La nouvelle « gouvernance » mise en place par la loi Douste Blazy va contraindre la sécurité sociale à supprimer ou réduire certains remboursements, dès que les dépenses dépasseront le niveau fixé. Les assurances complémentaires (mutuelles et assurances a but lucratif) devront alors soit à augmenter leurs tarifs soit à leur tour à ne plus rembourser certains soins.
Les compagnies d’Assurance et les Mutuelles anticipent déjà en prévoyant une nouvelle hausse de 5% au premier janvier prochain. Il faut donc prévoir pour les mois et les années à venir de nouveaux « plans de sauvetage », avec des décisions très dures.
Dès l’automne le projet de loi de financement de la sécurité sociale risque de réserver certaines mauvaises surprises.

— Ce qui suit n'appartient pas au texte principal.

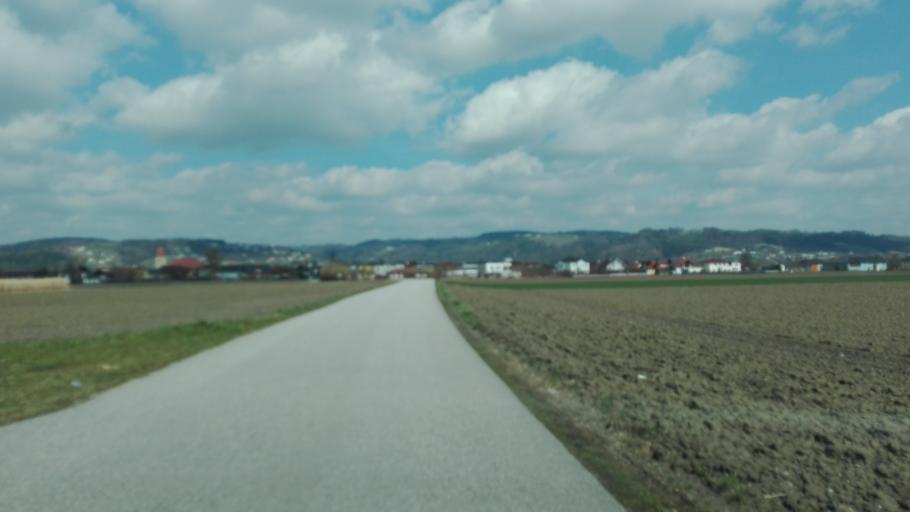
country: AT
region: Upper Austria
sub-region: Politischer Bezirk Urfahr-Umgebung
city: Feldkirchen an der Donau
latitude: 48.3384
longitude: 14.0526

Il faut y ajouter la poursuite de la restructuration et de la privatisation de l’Hôpital Public, avec des conséquences de plus en plus graves pour les usagers : délais d’attente, baisse de la qualité des soins.

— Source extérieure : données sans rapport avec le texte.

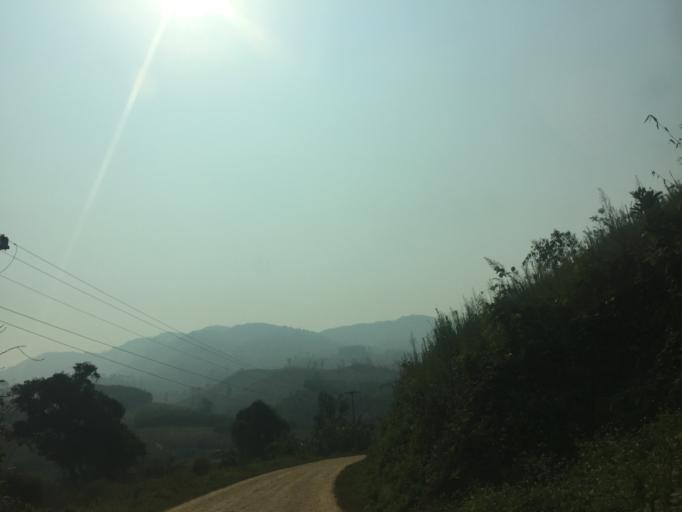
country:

Douste Blazy n’a pas abandonné le plan hôpital 2007 de Mattéi. Au contraire il s’apprête à poursuivre l’œuvre destructrice de son prédécesseur en utilisant la méthode expéditive des ordonnances.
Tirer le bilan, poursuivre la mobilisation.
L’heure n’est donc pas, à la démobilisation, mais au contraire à la préparation de la prochaine étape. L’une des séries de mesures à venir contre l’Assurance Maladie et le systéme de santé peut fort bien déclencher une réaction de masse, auxquelles les directions confédérales ne pourront cette fois s’opposer. Il ne s’agit pas d’attendre une telle situation mais de la préparer.
De ce point de vue, l’acquis du travail fait depuis septembre 2003 est considérable. Les centaines de réunions organisées notamment par ATTAC, les Etats Généraux de la Santé du 24 Avril dernier, la pétition de la fondation Copernic, la création de comités unitaires de défense de la sécurité sociale ou de la santé au cours des derniers mois ont permis que des centaines de militants associatifs syndicalistes politiques, débattent ensemble, tentent de construire la mobilisation, esquissent des propositions alternatives à la contre-réforme.
Le 3 juillet ATTAC organise une réunion préparatoire à une nouvelle session des Etats Généraux à la rentrée. Ce sont là des échéances importantes pour préserver l’acquis et continuer en Septembre. Ce sont aussi des points d’appui pour tirer un bilan critique et réorienter le mouvement syndical enlisé majoritairement dans le « diagnostic partagé » et les négociations à froid.
La LCR et ses militants qui ont fait depuis plusieurs mois de la santé et de la sécurité sociale une de leurs priorités seront en première ligne de la poursuite de la mobilisation.